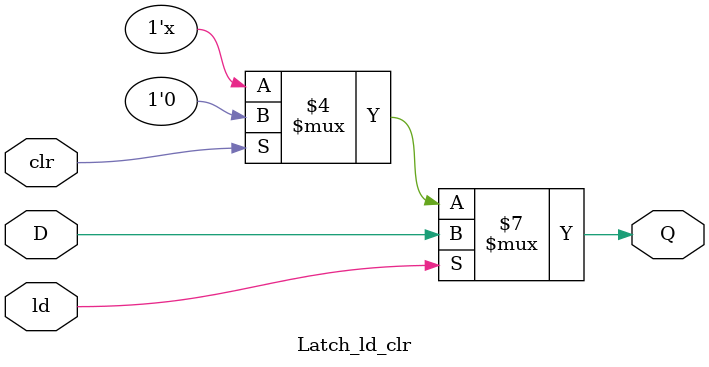
<source format=v>
`timescale 1ns / 1ps


module Latch_ld_clr (
    input wire D,
    input wire ld,
    input wire clr,
    output reg Q
    );
    
    always @(D)
    begin 
       if (ld == 1)
          Q <= D;
       else if (clr == 1)
          Q <= 0; 
    end
endmodule
</source>
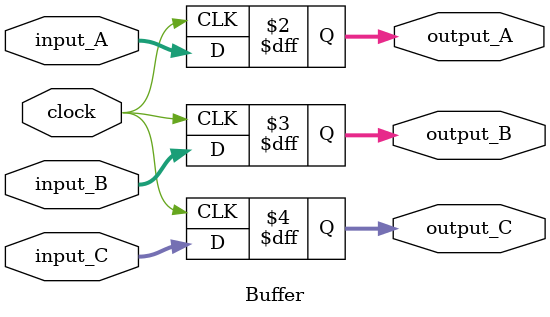
<source format=v>
module Buffer(
    
    input  wire[31:0] input_A,
    input  wire[31:0] input_B,
    input  wire[31:0] input_C,
    input  wire clock,
    output reg [31:0] output_A,
    output reg [31:0] output_B,
    output reg [31:0] output_C
);

always@(posedge clock)
    
    begin
    output_A = input_A;
    output_B = input_B;
    output_C = input_C;
end
    
endmodule

</source>
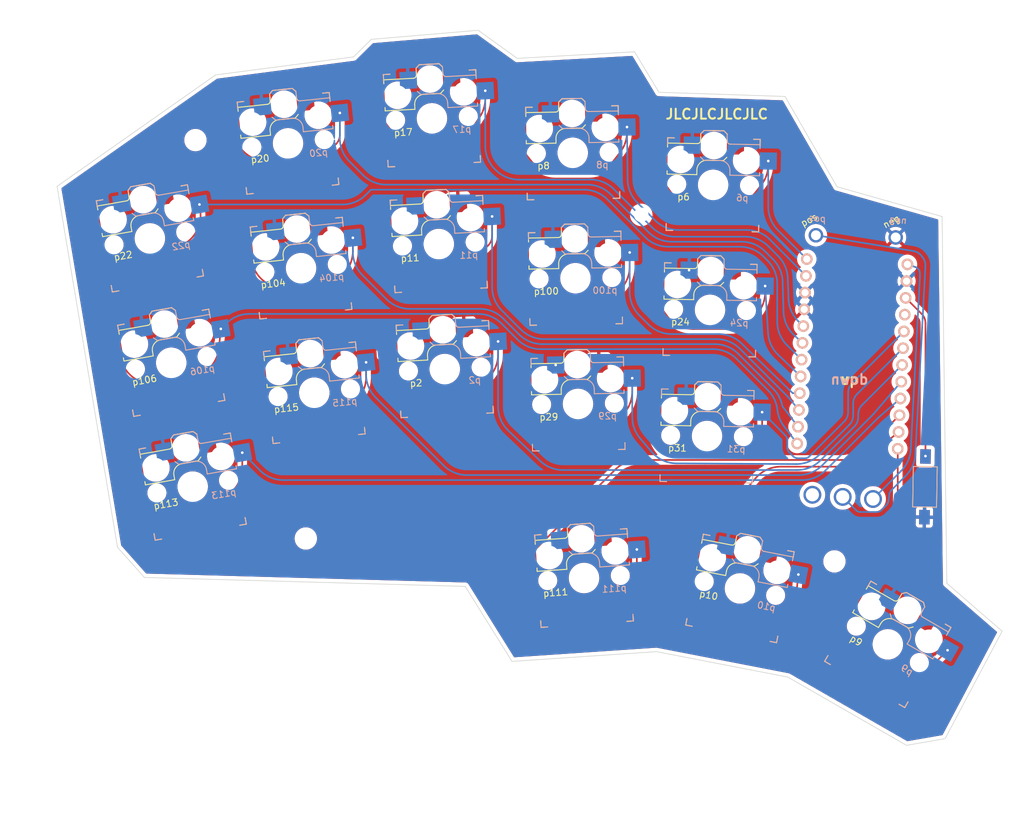
<source format=kicad_pcb>
(kicad_pcb (version 20211014) (generator pcbnew)

  (general
    (thickness 1.6)
  )

  (paper "A4")
  (layers
    (0 "F.Cu" signal)
    (31 "B.Cu" signal)
    (32 "B.Adhes" user "B.Adhesive")
    (33 "F.Adhes" user "F.Adhesive")
    (34 "B.Paste" user)
    (35 "F.Paste" user)
    (36 "B.SilkS" user "B.Silkscreen")
    (37 "F.SilkS" user "F.Silkscreen")
    (38 "B.Mask" user)
    (39 "F.Mask" user)
    (40 "Dwgs.User" user "User.Drawings")
    (41 "Cmts.User" user "User.Comments")
    (42 "Eco1.User" user "User.Eco1")
    (43 "Eco2.User" user "User.Eco2")
    (44 "Edge.Cuts" user)
    (45 "Margin" user)
    (46 "B.CrtYd" user "B.Courtyard")
    (47 "F.CrtYd" user "F.Courtyard")
    (48 "B.Fab" user)
    (49 "F.Fab" user)
    (50 "User.1" user)
    (51 "User.2" user)
    (52 "User.3" user)
    (53 "User.4" user)
    (54 "User.5" user)
    (55 "User.6" user)
    (56 "User.7" user)
    (57 "User.8" user)
    (58 "User.9" user)
  )

  (setup
    (pad_to_mask_clearance 0)
    (pcbplotparams
      (layerselection 0x00010fc_ffffffff)
      (disableapertmacros false)
      (usegerberextensions true)
      (usegerberattributes true)
      (usegerberadvancedattributes true)
      (creategerberjobfile true)
      (svguseinch false)
      (svgprecision 6)
      (excludeedgelayer true)
      (plotframeref false)
      (viasonmask false)
      (mode 1)
      (useauxorigin false)
      (hpglpennumber 1)
      (hpglpenspeed 20)
      (hpglpendiameter 15.000000)
      (dxfpolygonmode true)
      (dxfimperialunits true)
      (dxfusepcbnewfont true)
      (psnegative false)
      (psa4output false)
      (plotreference true)
      (plotvalue true)
      (plotinvisibletext false)
      (sketchpadsonfab false)
      (subtractmaskfromsilk true)
      (outputformat 1)
      (mirror false)
      (drillshape 0)
      (scaleselection 1)
      (outputdirectory "./gerbers")
    )
  )

  (net 0 "")
  (net 1 "GND")
  (net 2 "Net-(SW1-Pad1)")
  (net 3 "unconnected-(SW1-Pad3)")
  (net 4 "p6")
  (net 5 "p8")
  (net 6 "p17")
  (net 7 "p20")
  (net 8 "p22")
  (net 9 "Net-(SW1-Pad2)")
  (net 10 "p24")
  (net 11 "p100")
  (net 12 "p11")
  (net 13 "p104")
  (net 14 "p106")
  (net 15 "p31")
  (net 16 "p29")
  (net 17 "p2")
  (net 18 "p115")
  (net 19 "p113")
  (net 20 "p111")
  (net 21 "p10")
  (net 22 "p9")
  (net 23 "unconnected-(U1-Pad21)")
  (net 24 "Net-(U1-Pad22)")

  (footprint "roostv2:Kailh_socket_PG1350_reversible" (layer "F.Cu") (at 60.092071 54.454778 6))

  (footprint "roostv2:Kailh_socket_PG1350_reversible" (layer "F.Cu") (at 39.188894 68.836276 10))

  (footprint "roostv2:Kailh_socket_PG1350_reversible" (layer "F.Cu") (at 124.414428 60.73432 -1))

  (footprint "roostv2:Kailh_socket_PG1350_reversible" (layer "F.Cu") (at 45.667605 106.391927 10))

  (footprint "roostv2:Kailh_socket_PG1350_reversible" (layer "F.Cu") (at 81.86826 50.672382 3))

  (footprint "roostv2:Kailh_socket_PG1350_reversible" (layer "F.Cu") (at 123.487979 98.736348 -1))

  (footprint "roostv2:Kailh_socket_PG1350_reversible" (layer "F.Cu") (at 104.877736 120.224158 4))

  (footprint "MountingHole:MountingHole_2.2mm_M2" (layer "F.Cu") (at 62.783867 114.244553 25))

  (footprint "MountingHole:MountingHole_2.2mm_M2_DIN965_Pad" (layer "F.Cu") (at 139.96421 68.361883 28))

  (footprint "Button_Switch_SMD:SW_SPST_FSMSM" (layer "F.Cu") (at 156.46285 106.426 -91))

  (footprint "MountingHole:MountingHole_2.2mm_M2" (layer "F.Cu") (at 113.538 65.278 25))

  (footprint "roostv2:Kailh_socket_PG1350_reversible" (layer "F.Cu") (at 62.063804 73.340978 6))

  (footprint "roostv2:Kailh_socket_PG1350_reversible" (layer "F.Cu") (at 103.169739 55.883202 1))

  (footprint "roostv2:Kailh_socket_PG1350_reversible" (layer "F.Cu") (at 103.965386 93.882152 1))

  (footprint "roostv2:Kailh_socket_PG1350_reversible" (layer "F.Cu") (at 42.421441 87.658655 10))

  (footprint "roostv2:Kailh_socket_PG1350_reversible" (layer "F.Cu") (at 82.903252 69.691962 3))

  (footprint "roostv2:Kailh_socket_PG1350_reversible" (layer "F.Cu") (at 123.943876 79.650231 -1))

  (footprint "MountingHole:MountingHole_2.2mm_M2" (layer "F.Cu") (at 142.768613 117.709741 25))

  (footprint "roostv2:Kailh_socket_PG1350_reversible" (layer "F.Cu")
    (tedit 61E44588) (tstamp c10213f0-778d-44ca-8127-5c6ca0b07725)
    (at 128.471642 121.800647 -11)
    (descr "Kailh \"Choc\" PG1350 keyswitch reversible socket mount")
    (tags "kailh,choc")
    (property "Sheetfile" "roost_v2.kicad_sch")
    (property "Sheetname" "")
    (path "/f2e38913-7703-44b3-96af-ab0ce2440598")
    (attr smd)
    (fp_text reference "p10" (at -4.445 1.905 -11 unlocked) (layer "F.SilkS")
      (effects (font (size 1 1) (thickness 0.15)))
      (tstamp 7fdf4c6b-efaa-4748-8f45-7a1793f9fbd5)
    )
    (fp_text value "keySwitch" (at 0.15 10.9 -11) (layer "F.Fab")
      (effects (font (size 1 1) (thickness 0.15)))
      (tstamp 2c73b8f1-442a-4552-8178-0378fcfe08ac)
    )
    (fp_text user "${REFERENCE}" (at 4.445 1.905 -11 unlocked) (layer "B.SilkS")
      (effects (font (size 1 1) (thickness 0.15)) (justify mirror))
      (tsta
... [1557631 chars truncated]
</source>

□ □ □ □ □

Exercise goal: Lines holding the string "SilkS" are the answer; copy each one from the listing above.

Expected answer:
    (36 "B.SilkS" user "B.Silkscreen")
    (37 "F.SilkS" user "F.Silkscreen")
    (fp_text reference "p10" (at -4.445 1.905 -11 unlocked) (layer "F.SilkS")
    (fp_text user "${REFERENCE}" (at 4.445 1.905 -11 unlocked) (layer "B.SilkS")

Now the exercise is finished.